The Curmudgeonly Professor has decided to launch forth into the self-help field. After noting that Steve Covey's Seven Habits of Highly Successful People still haunts the best seller lists after many years since publishing, I realize that I have missed the boat and should have climbed onto the self-help bandwagon eons ago. Covey's book has presumably inspired many people to arise from their posteriors, be proactive, do stuff, get with the program, and accomplish all manner of good stuff. Many people are probably also listening simultaneously to Tony Robbins and Wayne Dyer. One of my neighbors a few years ago told me that the best thing about being retired is that he no longer had to listen to those blankety-blank motivation and self-help tapes any longer.
I thought I would aim my first foray into the self-help field by concentrating on what I do best; viz., help people become chronically messy and disorganized. I would expect that, over time, I could write a book on the topic that would end up on the NYTimes best seller lists, appear on Costco and Walmart book tables and shelves in big piles, provide fodder for discussion groups, provide required reading for the newly married, furnish an inspirational present for teenage slobs, and establish new standards for new employees.

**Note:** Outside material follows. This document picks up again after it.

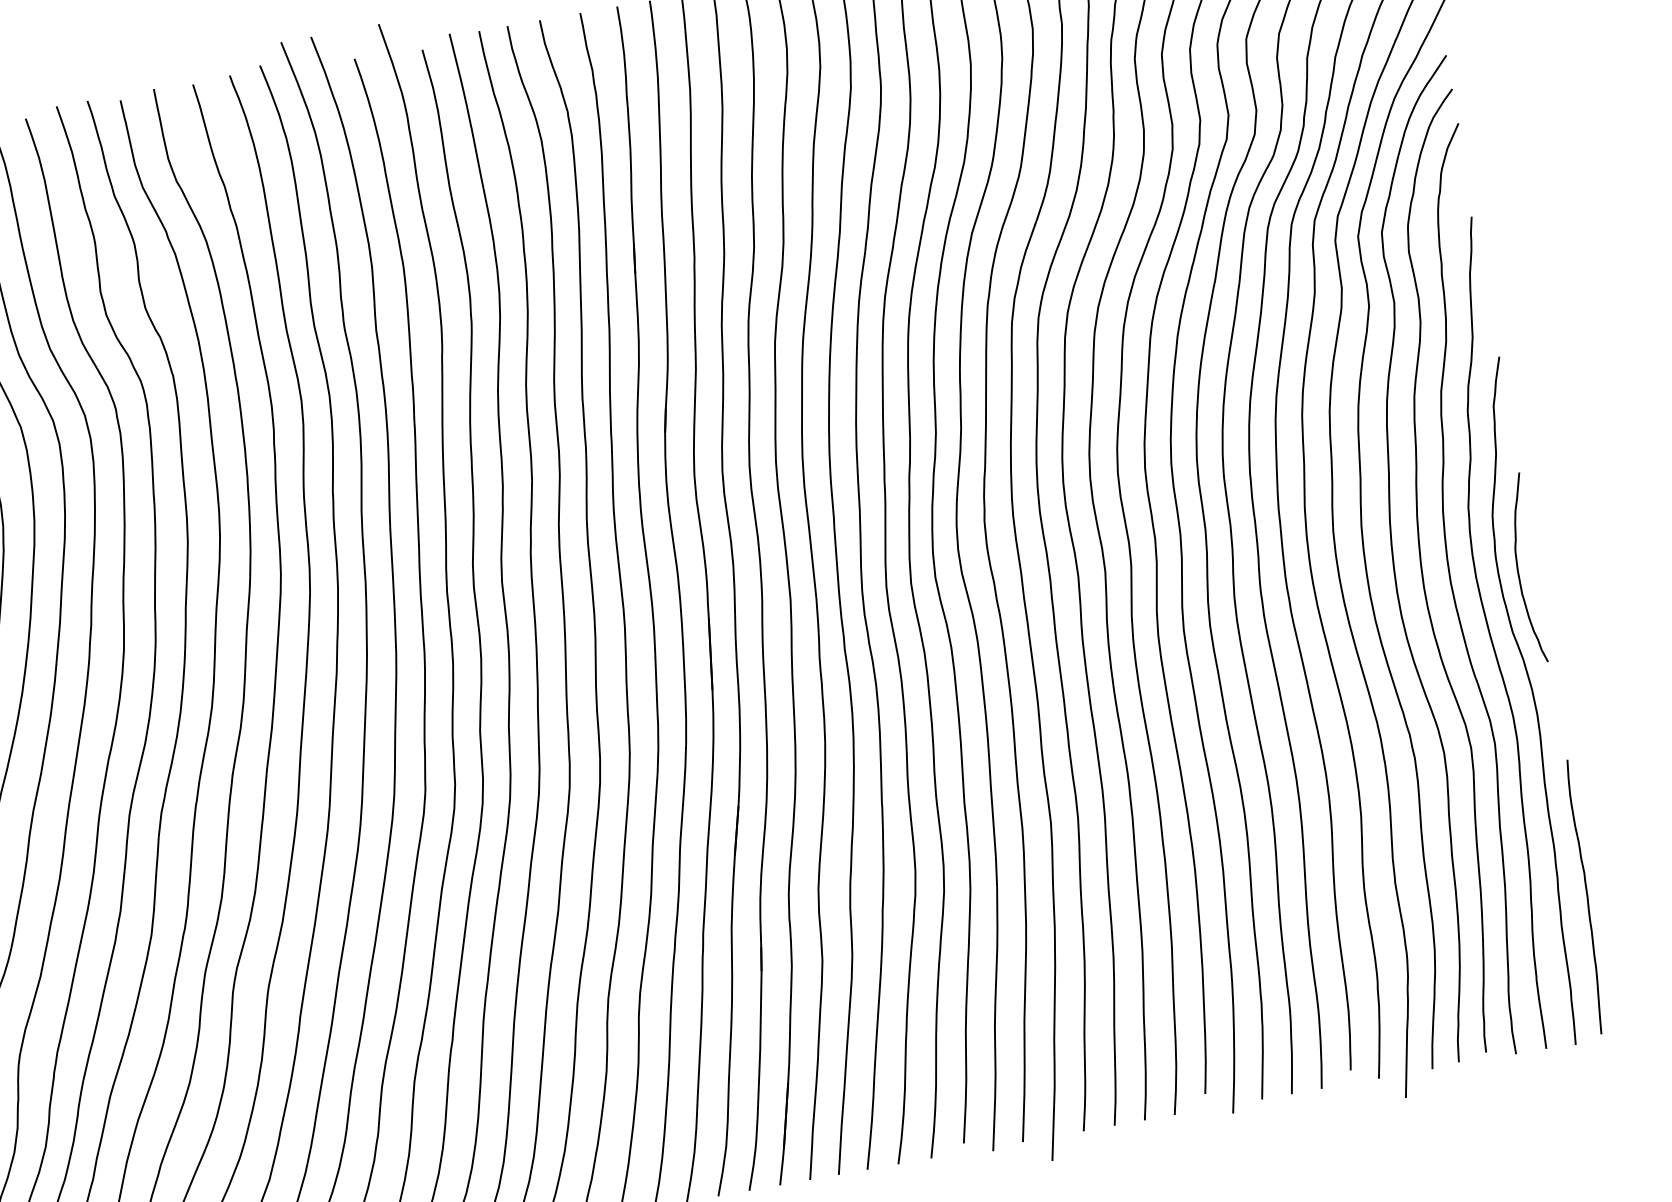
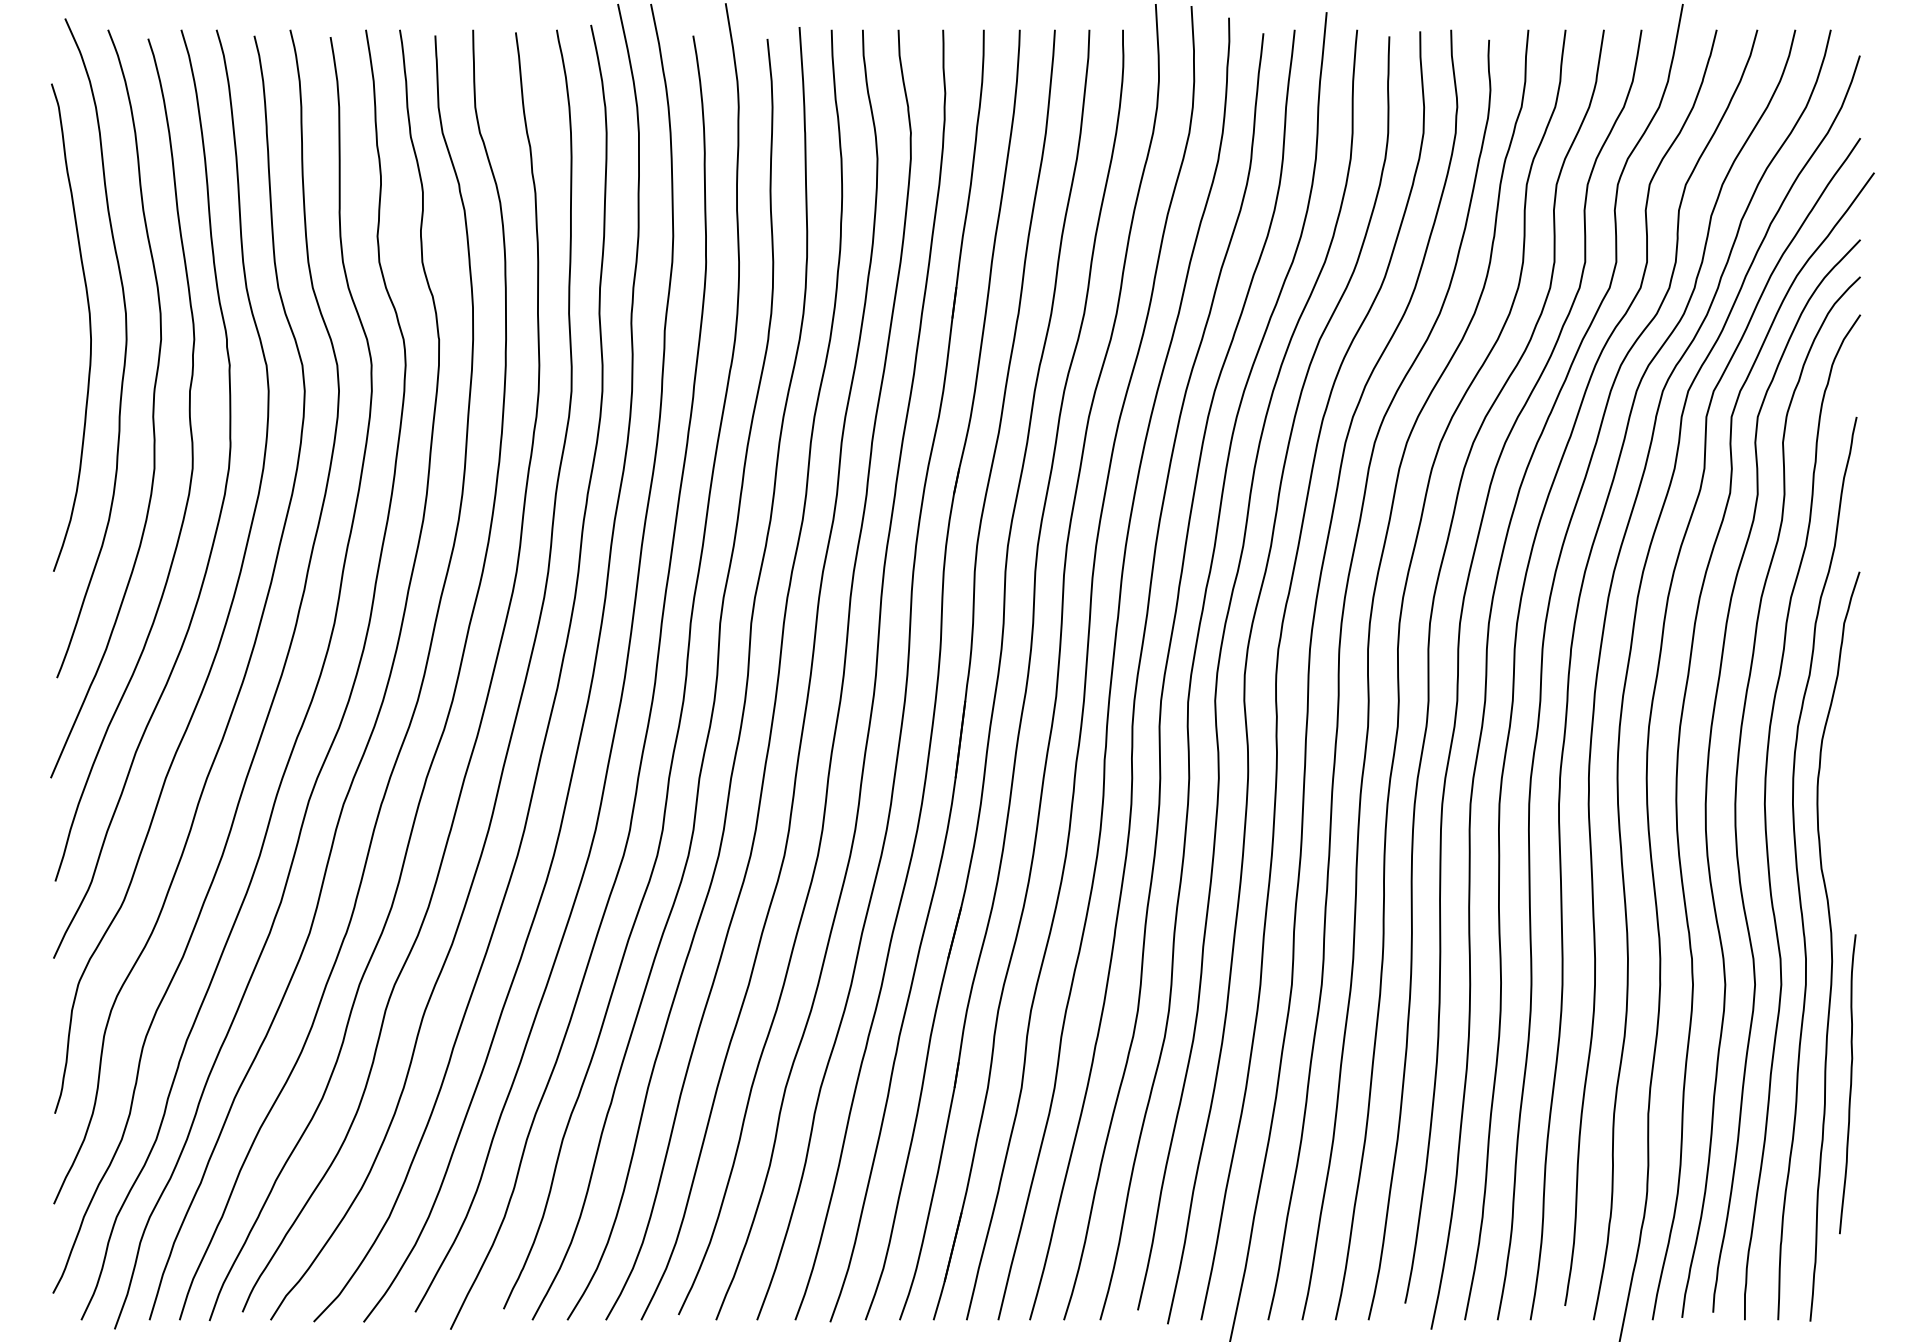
curve: (1518, 570) -> (1839, 803), removed
curve: (1586, 896) -> (1850, 1084), moved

First, let me establish my credentials in this field. I have been messy all my life. I have been disorganized all my life. I have embarked on countless self-help programs and twelve-step recovery programs to attempt to overcome my sloppiness, slovenliness, surliness, and general messiness. But to no avail. Now that I am elderly, I figure, what the heck, I won't have to worry about it when I'm gone. Every once in awhile I go on a binge and clean up stuff. My binge usually lasts two or three minutes and then I tire rapidly, develop a headache, and find enough stuff that has been missing for months to keep me occupied for another few days.
To cut to the chase, so to speak, and at no charge to you, here are my Five Critical Habits of Slobs: As soon as this little blog post takes off exponentially, I will have to charge for this information, so take advantage of it while you have a chance. But wait! There's more! More enlightenment will follow!
- Never put stuff away. By having stuff handy, you will save time wondering where you might have put it if you had actually put it some place you would never remember anyway.
- Pile stuff up in piles. Don't worry about how high the piles are. Once stuff is in a pile, you will know that you never did throw away that important overdue book bill or book club reminder warning you to stop ignoring the "do not send" checkboxes on their periodic mailings.
- If you run out of space on your desk, use the floor. There is usually a lot of floor space available. You might at least do a preliminary sort to have, say, books in piles in one area, old newspapers in another area, and dirty clothes and socks somewhere else.
- Never file stuff. Filed stuff gets outdated soon anyway and will soon have to be sorted out and thrown away, just making more work and tiring you out when you could have been Twittering, Tweeting, Facbooking, MySpacing, blogging, texting, playing on your iPhone, iPad, Nano, Nook, Kindle, or doing a myraid of other constructive things. Actually, if you want to end book clutter, just buy the new super-duper Kindle and store thousands of books.
- Actually, random dispersal of stuff works best, usually, because you increase the odds that you will quickly, with two or three hours or two or three days actually find what it is that you are looking for.
So, dear blog readers, that's all there is to it, to lard a sentence with indefinite antecedents. Remember, some of the most famous people on earth have been messy. 97% of all teenagers are slobs. Husbands are famous for strewing cast off items of clothing in a random path. When your home gets too messy to work in any more, go to the office. You won't have to clean your office until you either die, in which case you won't have to clean it anyway, or retire. And besides, your spousal unit (i.e., wife) won't be around to commentate on the miserable mess you live in. But why take time away from stimulating your creative juices to create new companies, float new IPOs, invent new social networking empires, and the like by wasting time sorting through your stuff? Food for thought.